On one occasion I saw what happened when the urge to take sides over came the Church’s resolve to remain neutral. Just before President Kimball’s visit to Italy in the summer of 1977, all members of Italy’s parliament (including the neofascists) except PCI deputies reportedly were sent written invitations to attend his Rome address. The uproar in the press (which before then had only rarely acknowledged the Church’s existence) was almost exceeded by that heard in priesthood meeting: “Why,” demanded one elders’ quorum president, “don’t we have mission leaders who understand our politics?” Another told me of how hard pressed he was to explain the Church’s move to his work colleagues when he could not understand it himself. A few thought I, as an American, could explain the Church’s position. The couple of times I tried taught me it was better to be quiet and to listen. 

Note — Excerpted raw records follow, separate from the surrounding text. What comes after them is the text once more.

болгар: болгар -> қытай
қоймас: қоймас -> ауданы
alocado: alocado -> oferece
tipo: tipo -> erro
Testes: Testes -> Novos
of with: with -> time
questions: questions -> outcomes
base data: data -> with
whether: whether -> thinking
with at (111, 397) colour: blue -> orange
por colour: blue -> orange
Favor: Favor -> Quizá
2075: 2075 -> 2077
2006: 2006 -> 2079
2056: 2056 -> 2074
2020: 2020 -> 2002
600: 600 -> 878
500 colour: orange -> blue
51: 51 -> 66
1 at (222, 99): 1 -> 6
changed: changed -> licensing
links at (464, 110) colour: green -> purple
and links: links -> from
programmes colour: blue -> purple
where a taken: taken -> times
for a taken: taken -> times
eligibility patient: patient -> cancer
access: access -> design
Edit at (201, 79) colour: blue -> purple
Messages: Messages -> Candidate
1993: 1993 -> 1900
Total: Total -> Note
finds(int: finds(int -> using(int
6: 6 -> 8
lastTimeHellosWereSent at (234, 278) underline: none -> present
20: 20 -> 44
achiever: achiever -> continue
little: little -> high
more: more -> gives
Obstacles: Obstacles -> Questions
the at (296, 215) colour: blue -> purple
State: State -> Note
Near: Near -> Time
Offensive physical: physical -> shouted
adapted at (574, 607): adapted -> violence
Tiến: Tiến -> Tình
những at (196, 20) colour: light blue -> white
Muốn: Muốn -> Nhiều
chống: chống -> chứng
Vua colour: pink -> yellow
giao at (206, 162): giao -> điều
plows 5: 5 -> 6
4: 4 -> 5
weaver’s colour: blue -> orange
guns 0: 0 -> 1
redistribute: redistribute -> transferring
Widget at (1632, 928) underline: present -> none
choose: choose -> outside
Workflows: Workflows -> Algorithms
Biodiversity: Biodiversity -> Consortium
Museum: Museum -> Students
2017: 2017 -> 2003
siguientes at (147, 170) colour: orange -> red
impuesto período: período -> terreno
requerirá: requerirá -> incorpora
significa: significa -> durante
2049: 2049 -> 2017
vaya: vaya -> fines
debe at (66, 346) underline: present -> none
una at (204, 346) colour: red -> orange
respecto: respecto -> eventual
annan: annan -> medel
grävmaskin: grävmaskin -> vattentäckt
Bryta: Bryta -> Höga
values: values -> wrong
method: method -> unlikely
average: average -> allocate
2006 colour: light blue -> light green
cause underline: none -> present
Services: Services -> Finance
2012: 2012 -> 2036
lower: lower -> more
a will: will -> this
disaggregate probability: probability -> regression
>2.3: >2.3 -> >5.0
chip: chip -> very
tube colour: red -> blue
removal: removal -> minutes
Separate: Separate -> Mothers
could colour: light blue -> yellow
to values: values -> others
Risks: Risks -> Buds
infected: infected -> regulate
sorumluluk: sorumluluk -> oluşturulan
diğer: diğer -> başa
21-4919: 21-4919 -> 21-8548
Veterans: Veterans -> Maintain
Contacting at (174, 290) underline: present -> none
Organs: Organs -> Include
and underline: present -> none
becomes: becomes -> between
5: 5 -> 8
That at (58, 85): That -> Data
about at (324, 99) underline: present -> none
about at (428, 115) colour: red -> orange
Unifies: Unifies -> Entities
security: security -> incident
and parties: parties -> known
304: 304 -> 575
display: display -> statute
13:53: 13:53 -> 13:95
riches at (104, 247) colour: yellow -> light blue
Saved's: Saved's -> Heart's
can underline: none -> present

For the most part the Church, too, has decided to be quiet even though members in Italy are not always sure how much it listens. But the silence, although not altogether disagreeable to a former Utah Mormon, is a loud one. It emphasizes the importance of expediency. 

It also may reveal something about the struggle to keep up with the inter nationalization of the Church that must be taking place on a high level. Given the Church’s clear desire to move into countries where political forms are sharply different from our own, this internationalization is bound to make political “no comment” an even stronger part of the Church position than it is now.